Interventional pulmonology procedures and techniques may include:

  • Endobronchial ultrasound (EBUS): In this procedure, a flexible bronchoscope is inserted with the guidance of an ultrasound probe to identify lymph nodes and masses outside of the airways. This scope allows for biopsies of the nodes or masses.
  • Navigational bronchoscopy: This procedure involves the insertion of a steerable catheter through a bronchoscope that is directed to masses that cannot be seen in the airway.
  • Medical pleuroscopy: In this procedure, a rigid or flexible tube is inserted into a patient’s chest, typically to take biopsies of the lining of the chest wall or lung, masses of the pleura itself, or to address pleural effusions.
  • Removing endoscopic bronchial tumors: This procedure involves the insertion of a bronchoscope to deliver laser and other cancer-killing technologies to tumors buried deep inside the lungs.
  • Placing fiducial markers: This procedure places markers in or close to a tumor to create a point of reference during highly precise, stereotactic radiation therapy.
  • Airway stent placement: This procedure inserts a stent into an airway to open it up and help patients breathe better.
  • Argon plasma coagulation(APC): This procedure cauterizes blood vessels to stop bleeding for patients who are coughing up blood.
  • Pleurodesis and thoracentesis: These procedures are designed to drain excess fluid from around the lungs, including by using a pleural catheter.
  • Photodynamic therapy (PDT): This procedure uses light-sensitive medicine in conjunction with a light source to destroy cancer cells.
  • Hypoxia altitude simulation test (HAST): This test is used to determine whether a patient with breathing problems needs supplemental oxygen for air travel.

Interventional pulmonologists are not surgeons, but some of their procedures may seem surgical to patients because the procedures may be performed in an operating room and they may have complications similar to those for some surgeries.

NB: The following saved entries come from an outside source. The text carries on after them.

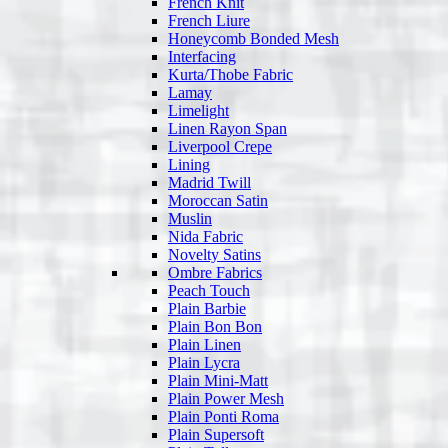
French Knit
French Liure
Honeycomb Bonded Mesh
Interfacing
Kurta/Thobe Fabric
Lamay
Limelight
Linen Rayon Span
Liverpool Crepe
Lining
Madrid Twill
Moroccan Satin
Muslin
Nida Fabric
Novelty Satins
Ombre Fabrics
Peach Touch
Plain Barbie
Plain Bon Bon
Plain Linen
Plain Lycra
Plain Mini-Matt
Plain Power Mesh
Plain Ponti Roma
Plain Supersoft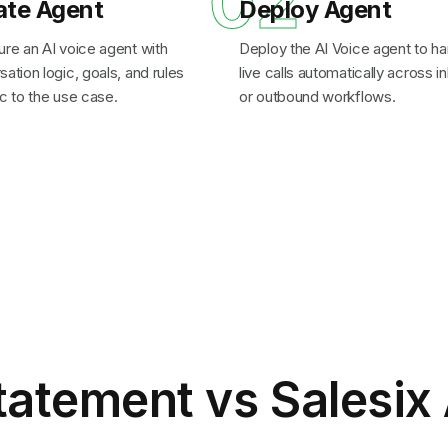
1
02
ate Agent
Deploy Agent
ure an AI voice agent with
Deploy the AI Voice agent to ha
ation logic, goals, and rules
live calls automatically across 
c to the use case.
or outbound workflows.
tatement
vs Salesix 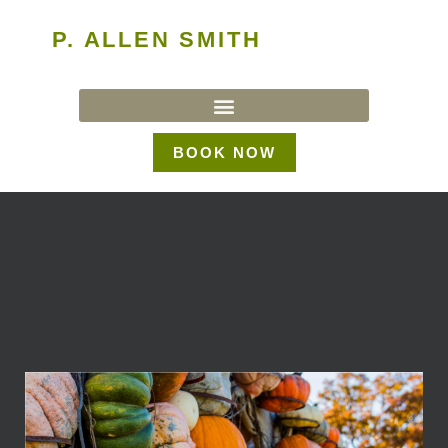
P. ALLEN SMITH
BOOK NOW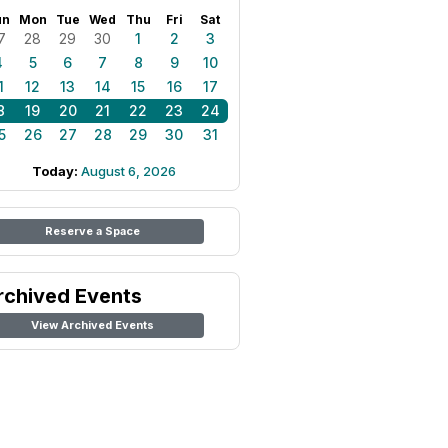
un
Mon
Tue
Wed
Thu
Fri
Sat
7
28
29
30
1
2
3
4
5
6
7
8
9
10
1
12
13
14
15
16
17
8
19
20
21
22
23
24
5
26
27
28
29
30
31
Today:
August 6, 2026
Reserve a Space
rchived Events
View Archived Events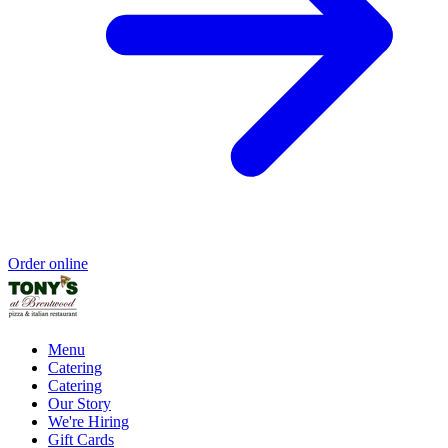
Order online
Menu
Catering
Catering
Our Story
We're Hiring
Gift Cards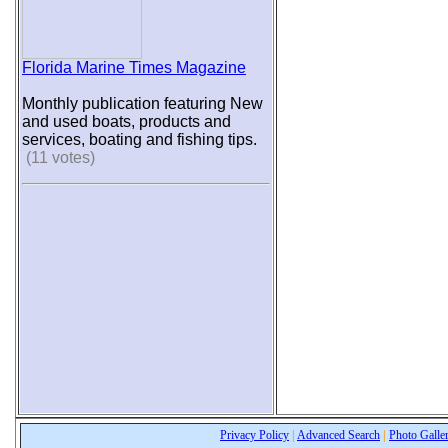
Florida Marine Times Magazine
Monthly publication featuring New
and used boats, products and
services, boating and fishing tips.
(11 votes)
Privacy Policy
|
Advanced Search
|
Photo Galle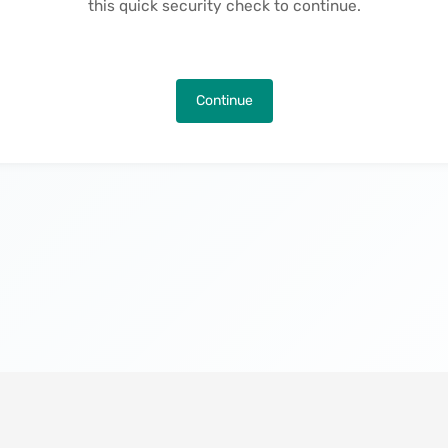
this quick security check to continue.
Continue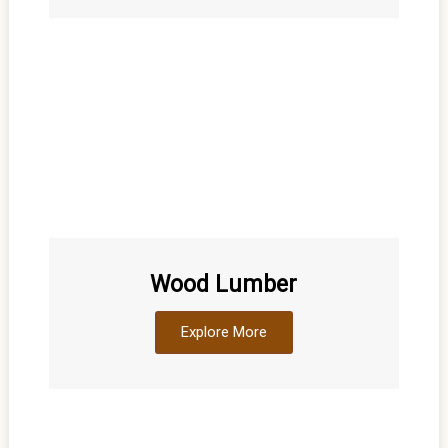
Wood Lumber
Explore More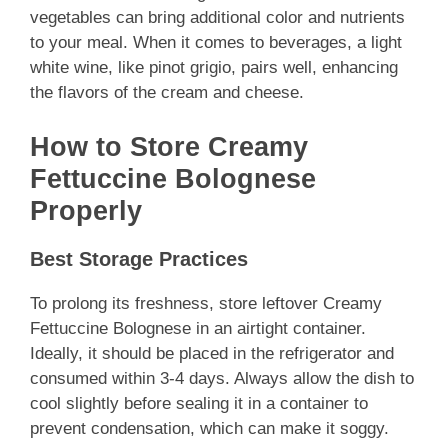
vegetables can bring additional color and nutrients
to your meal. When it comes to beverages, a light
white wine, like pinot grigio, pairs well, enhancing
the flavors of the cream and cheese.
How to Store Creamy
Fettuccine Bolognese
Properly
Best Storage Practices
To prolong its freshness, store leftover Creamy
Fettuccine Bolognese in an airtight container.
Ideally, it should be placed in the refrigerator and
consumed within 3-4 days. Always allow the dish to
cool slightly before sealing it in a container to
prevent condensation, which can make it soggy.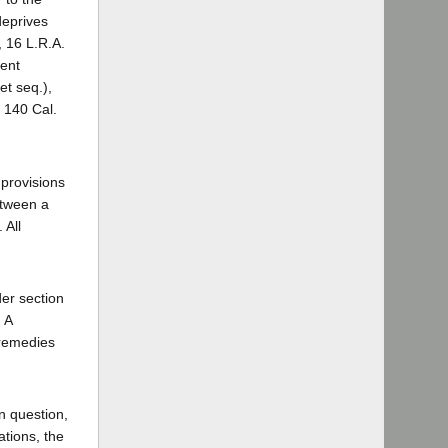
deprives
, 16 L.R.A.
ment
et seq.),
 140 Cal.
 provisions
etween a
 All
der section
 A
 remedies
in question,
ations, the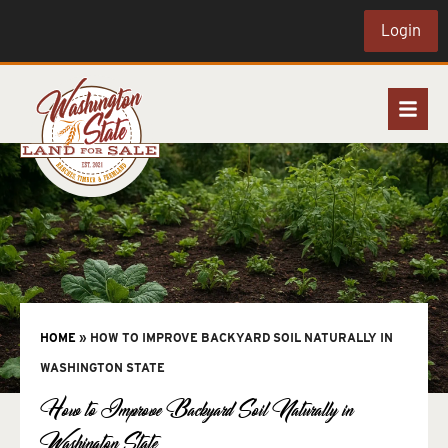
Login
HOME
»
HOW TO IMPROVE BACKYARD SOIL NATURALLY IN
WASHINGTON STATE
How to Improve Backyard Soil Naturally in
Washington State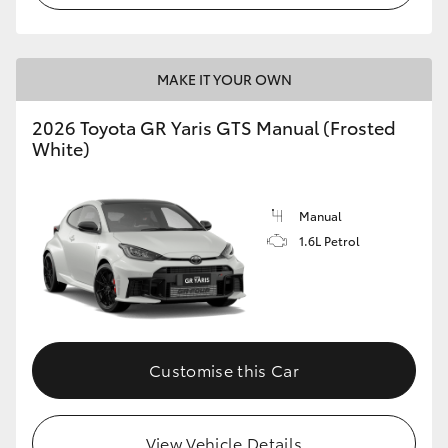
MAKE IT YOUR OWN
2026 Toyota GR Yaris GTS Manual (Frosted
White)
Manual
1.6L Petrol
Customise this Car
View Vehicle Details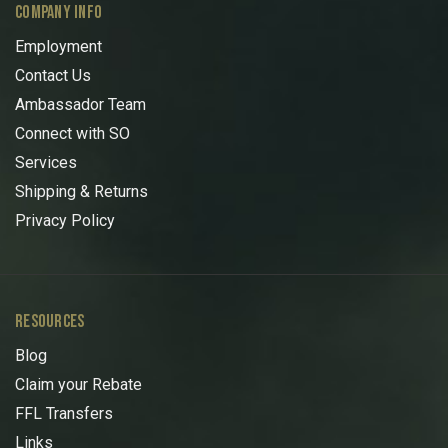
COMPANY INFO
Employment
Contact Us
Ambassador Team
Connect with SO
Services
Shipping & Returns
Privacy Policy
RESOURCES
Blog
Claim your Rebate
FFL Transfers
Links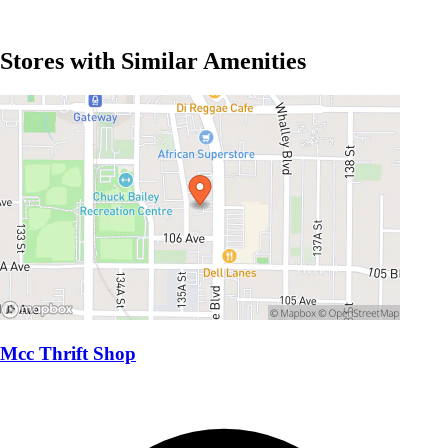
Stores with Similar Amenities
Mcc Thrift Shop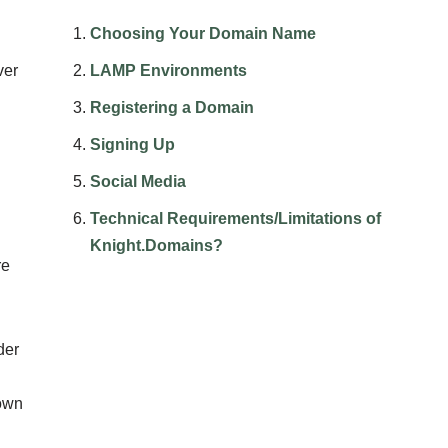
Choosing Your Domain Name
ver
LAMP Environments
Registering a Domain
Signing Up
Social Media
Technical Requirements/Limitations of
Knight.Domains?
re
der
 own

While it may be appropriate for these procedures to be performed under moderate sedation or local anesthesia, CTCA doctors typically provide patients with general anesthesia to facilitate a more comfortable experience.

Some interventional pulmonology procedures have surgical counterparts. Video-assisted thoracic surgery (VATS), for example, is a surgical version of medical pleuroscopy and is performed by a thoracic surgeon.

What is interventional pulmonology’s role in cancer care?

Interventional pulmonologists work closely with CTCA oncologists, critical care physicians and other cancer experts to tailor treatments to each patient’s specific needs, helping to preserve lung function and reduce side effects. Throughout your treatment, your interventional pulmonologist will monitor your progress and modify your treatment plan accordingly.

Interventional pulmonologists treat symptoms of lung disease that may not only impact your quality of life, but they may also delay or interrupt your cancer treatments. Some of these procedures are performed on an outpatient basis.

Throughout your treatment, we’ll also provide supportive care services, such as nutritional support, pain management, psychotherapeutic counseling and physical therapy, to help you maintain your quality of life.